„This is the American Forces Network“
Der vor 75 Jahren gestartete amerikanische Soldatensender AFN brachte den Rock’n’Roll nach Deutschland. Und nicht nur das. Noch heute hat er Kultstatus und viele Fans
Radiohören, sagt Rainer Holbe, sei in seiner Jugend außerordentlich spannend gewesen. Kein Wunder: Es gab ja sonst nichts. Das deutsche Fernsehen hat zwar 1953 seinen Sendebetrieb aufgenommen, aber nur die wenigsten Haushalte besaßen ein Empfangsgerät. Deshalb erinnert sich der in Frankfurt aufgewachsene 78-jährige TV-Moderator mit Begeisterung an AFN.
Holbes bekannteste Show ist die „Starparade“im ZDF (1968 bis 1980), aber in den 70ern hat er auch für Radio Luxemburg moderiert. In dieser Zeit sei AFN ein großes Vorbild gewesen. „Und das nicht nur, weil sie immer die neueste Musik hatten. Uns hat vor allem die Lässigkeit sehr imponiert“, sagt er. American Forces Network startete am 4. Juli 1943 in London. Der Soldatensender erreichte zwar nur eine deutsche Minderheit, aber diese beeinflusste er stark, sagt Historikerin Anja Schäfers.

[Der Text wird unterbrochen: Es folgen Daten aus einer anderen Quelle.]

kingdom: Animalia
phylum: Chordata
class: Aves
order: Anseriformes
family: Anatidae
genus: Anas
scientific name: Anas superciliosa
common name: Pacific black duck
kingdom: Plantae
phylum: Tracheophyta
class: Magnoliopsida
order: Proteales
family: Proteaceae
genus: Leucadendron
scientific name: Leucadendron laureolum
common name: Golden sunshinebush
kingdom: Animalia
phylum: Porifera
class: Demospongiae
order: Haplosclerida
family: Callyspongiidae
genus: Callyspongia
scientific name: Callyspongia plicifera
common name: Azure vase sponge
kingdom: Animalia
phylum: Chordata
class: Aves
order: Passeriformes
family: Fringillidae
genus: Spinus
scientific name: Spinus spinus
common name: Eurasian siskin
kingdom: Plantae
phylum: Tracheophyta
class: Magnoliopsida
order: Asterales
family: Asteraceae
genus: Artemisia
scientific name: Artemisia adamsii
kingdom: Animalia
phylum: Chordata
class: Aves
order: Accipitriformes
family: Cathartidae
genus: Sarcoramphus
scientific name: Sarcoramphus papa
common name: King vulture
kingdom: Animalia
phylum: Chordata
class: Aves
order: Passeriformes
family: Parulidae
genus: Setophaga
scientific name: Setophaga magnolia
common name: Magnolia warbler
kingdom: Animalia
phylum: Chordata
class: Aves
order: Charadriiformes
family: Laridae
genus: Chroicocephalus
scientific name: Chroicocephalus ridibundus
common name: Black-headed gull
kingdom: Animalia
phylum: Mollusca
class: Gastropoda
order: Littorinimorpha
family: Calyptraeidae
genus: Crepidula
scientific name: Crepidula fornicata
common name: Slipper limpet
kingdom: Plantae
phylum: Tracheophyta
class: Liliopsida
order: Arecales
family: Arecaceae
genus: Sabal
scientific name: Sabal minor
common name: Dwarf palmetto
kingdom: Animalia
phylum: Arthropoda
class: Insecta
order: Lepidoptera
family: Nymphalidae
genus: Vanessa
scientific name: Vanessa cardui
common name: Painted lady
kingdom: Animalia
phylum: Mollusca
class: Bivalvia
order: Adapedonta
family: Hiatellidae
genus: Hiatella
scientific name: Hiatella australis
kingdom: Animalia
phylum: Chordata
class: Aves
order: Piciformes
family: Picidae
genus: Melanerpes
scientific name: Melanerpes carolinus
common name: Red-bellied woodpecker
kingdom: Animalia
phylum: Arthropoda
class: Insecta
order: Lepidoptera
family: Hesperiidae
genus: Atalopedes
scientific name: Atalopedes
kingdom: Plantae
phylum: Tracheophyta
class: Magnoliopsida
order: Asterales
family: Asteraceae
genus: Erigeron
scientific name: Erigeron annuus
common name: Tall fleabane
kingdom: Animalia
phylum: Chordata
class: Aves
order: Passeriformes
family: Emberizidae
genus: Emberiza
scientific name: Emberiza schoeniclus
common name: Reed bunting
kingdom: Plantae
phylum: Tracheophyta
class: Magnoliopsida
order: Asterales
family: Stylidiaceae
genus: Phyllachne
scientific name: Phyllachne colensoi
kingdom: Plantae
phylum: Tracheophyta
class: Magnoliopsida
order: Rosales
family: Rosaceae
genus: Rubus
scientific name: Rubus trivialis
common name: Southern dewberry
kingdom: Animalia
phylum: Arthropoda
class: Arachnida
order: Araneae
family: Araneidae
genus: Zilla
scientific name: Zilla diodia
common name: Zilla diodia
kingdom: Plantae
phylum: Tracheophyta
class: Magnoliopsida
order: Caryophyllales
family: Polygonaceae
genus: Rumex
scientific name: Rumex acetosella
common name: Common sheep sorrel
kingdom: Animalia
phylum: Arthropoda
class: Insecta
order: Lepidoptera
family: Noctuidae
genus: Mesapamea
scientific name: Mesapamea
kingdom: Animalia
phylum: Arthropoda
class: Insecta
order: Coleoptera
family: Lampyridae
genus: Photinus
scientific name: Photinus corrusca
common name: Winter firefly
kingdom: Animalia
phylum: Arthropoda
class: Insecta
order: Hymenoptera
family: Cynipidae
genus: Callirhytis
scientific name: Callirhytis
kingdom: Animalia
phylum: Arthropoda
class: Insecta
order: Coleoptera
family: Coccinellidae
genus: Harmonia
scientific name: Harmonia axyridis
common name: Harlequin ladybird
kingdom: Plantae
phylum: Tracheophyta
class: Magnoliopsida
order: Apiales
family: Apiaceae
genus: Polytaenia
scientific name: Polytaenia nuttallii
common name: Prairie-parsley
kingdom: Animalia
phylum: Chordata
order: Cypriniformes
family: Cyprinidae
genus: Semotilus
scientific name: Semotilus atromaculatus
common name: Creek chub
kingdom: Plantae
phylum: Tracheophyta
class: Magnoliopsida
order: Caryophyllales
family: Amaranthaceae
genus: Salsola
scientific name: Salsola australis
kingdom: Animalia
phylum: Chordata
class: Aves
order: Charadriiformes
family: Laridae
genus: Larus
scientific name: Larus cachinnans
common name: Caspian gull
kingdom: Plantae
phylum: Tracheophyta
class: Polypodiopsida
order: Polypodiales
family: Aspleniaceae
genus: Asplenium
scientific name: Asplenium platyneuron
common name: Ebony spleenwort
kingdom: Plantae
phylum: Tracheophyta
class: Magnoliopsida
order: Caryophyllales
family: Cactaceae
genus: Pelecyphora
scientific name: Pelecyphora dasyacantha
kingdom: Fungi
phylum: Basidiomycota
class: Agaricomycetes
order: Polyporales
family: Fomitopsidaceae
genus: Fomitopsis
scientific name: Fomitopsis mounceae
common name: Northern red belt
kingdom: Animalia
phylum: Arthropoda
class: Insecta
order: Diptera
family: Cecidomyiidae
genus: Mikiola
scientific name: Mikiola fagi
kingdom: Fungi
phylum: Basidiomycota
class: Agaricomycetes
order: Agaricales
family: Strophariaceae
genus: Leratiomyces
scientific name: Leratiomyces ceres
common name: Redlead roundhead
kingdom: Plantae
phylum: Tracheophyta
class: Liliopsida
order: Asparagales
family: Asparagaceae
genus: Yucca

Unter den jugendlichen AFNFans seien auffällig viele spätere Multiplikatoren gewesen, erklärt sie. Lehrer, Künstler und Schriftsteller, Politiker wie etwa Joschka Fischer und Rundfunkschaffende. Sie alle haben noch die Ansage im Ohr: „This is the American Forces Network Europe.“Schäfers, wissenschaftliche Mitarbeiterin an der Uni Münster, hat ihre Dissertation über AFN geschrieben. „Ich war
neugierig, was hinter der Legende steckt“, sagt sie. Die Legende geht so: AFN habe den Rock’n’Roll nach Deutschland gebracht und den hiesigen Hörfunk revolutioniert. Schäfers 2014 im Franz Steiner Verlag erschienenes Buch trägt jedoch nicht umsonst den Titel „Mehr als
Rock’n’Roll – Der Radiosender AFN bis Mitte der sechziger Jahre“: „Für viele Eltern, Lehrer und Hörfunkredakteure war der Sender ein rotes Tuch“, sagt Schäfers. „Sie betrachteten ihn als Dudelfunk, der nur ‚Negermusik‘ spielt.“Dabei habe es bei AFN nicht nur jede Art von Musik gegeben, sondern auch Info- und Bildungssendungen. Anders als heute war aber nur ein Bruchteil der Bevölkerung des Englischen mächtig. Umso höher ist Schäfers Wertschätzung für diese Minderheit, die sie als „neugierig, weltoffen und in gewisser Weise sogar abenteuerlustig“einstuft.
Diese Hörer hätten auch ohne größere Englischkenntnisse spüren können, dass die AFN- Moderatoren ein anderes Verhältnis zu ihrer Hörerschaft hatten als ihre deutschen Kollegen mit ihrem Bekenntnis zur Hochkultur, sagt Schäfers. „Bei AFN waren zum ersten Mal Moderatoren zu hören, die sich nicht als Oberlehrer aufspielten.“Für die sogenannte Flakhelfergeneration, also die Jahrgänge um 1930, sei AFN zudem ein Symbol für die Befreiung vom Nationalsozialismus gewesen.
Selbst in den 60er Jahren, ergänzt der 1953 geborene Medienwissenschaftler Gerd Hallenberger, war AFN „angesichts des spärlichen Beat- und Rockangebots bundesdeutscher Sender eine Oase inmitten musikalischer Ödnis“. Außerdem habe der Sender ganz erheblich zum Spracherwerb beigetragen. Das konnte allerdings auch unliebsame Nebenwirkungen haben: Schülerinnen, deren Englisch amerikanisch klang, wurden schief angeschaut. Aber nicht, weil sie AFN hörten, sondern weil ihre Lehrer vermuteten, sie hätten heimlichen Umgang mit amerikanischen Soldaten.